Der Aufstieg des Journey Product Managers

Junge Firmen haben den Luxus, ihre Organisationsstruktur auf die Gestaltung möglichst effektiver Journeys ausrichten zu können. Traditionelle Unternehmen sind am erfolgreichsten wenn sie auf ausgewählte, stark Wertschöpfende Journeys fokussieren die durch dezidierte Teams die diese Silo-Übergreifend bearbeiten, gestalten und optimieren.
  • Ein Chief Experience Officer der alle Interaktionen zu Kunden managed.
  • Verantwortlich für die operative Arbeit an einer spezifischen Journey ist ein Journey Product Manager (oder Experience Manager).

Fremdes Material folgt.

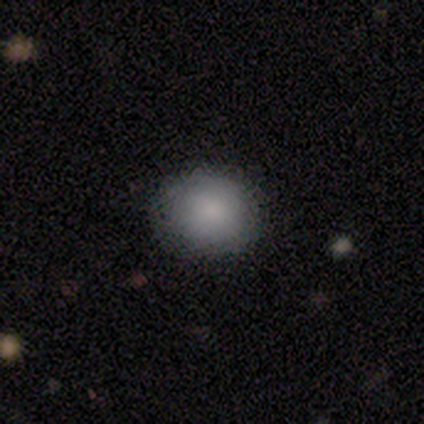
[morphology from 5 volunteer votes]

Sie leiten die wirtschaftliche und kreative Leistungen und verantworten die Performance der Journey. So wie es bei einem Produkt auch wäre.
  • Der Journey Product Manager arbeitet mit einem Spezialisten-Team die von IT über Marketing bis zu Operations gehen. Sie arbeiten, ähnlich wie SCRUM-Teams, auf agile und schnelle Weise. Sie sind Umsetzungsorientiert, testen und iterieren laufend Verbesserungen.

Die Aufgabe von Journey Product Managers ist es, zusammen mit seinem Team, zu verstehen wie Kunden sich durch eine Journey bewegen, unübliches Kundenverhalten zu entdecken und zu erkennen was neue Kunden anzieht oder davon abhält eine Bindung einzugehen. Anhand der Prioritäten des Unternehmen werden die Journeys entsprechend optimiert. Sie müssen Wege finden um Journeys zu expandieren, sie attraktiver zu machen (damit möglichst kein Kunden sich abwendet), neue Partner zu integrieren, die Konkurrenz abzuwehren und Kosten zu senken. Am besten bringen sie ihre Teams vor Ort oder in "war rooms" zusammen um in sprints neue Journey Pfade zu entwickeln, testen und implementieren.

 

Nordstrom arbeitet mit solchen agilen Teams. Um die Journey rund um den Kauf von Sonnenbrillen hat eins dieser Teams ein temporäres Lager im Flagship-Store aufgebaut. In einer Serie von einwöchigen Experimente wurde eine neue App entwickelt um Kunden durch den Kauf von Sonnenbrillen zu führen. Mit Papier-Prototypen und Iterationen konnte eine erste App entwickelt werden, die danach laufend vor Ort mit dem Kundenfeedback verfeinert wurde.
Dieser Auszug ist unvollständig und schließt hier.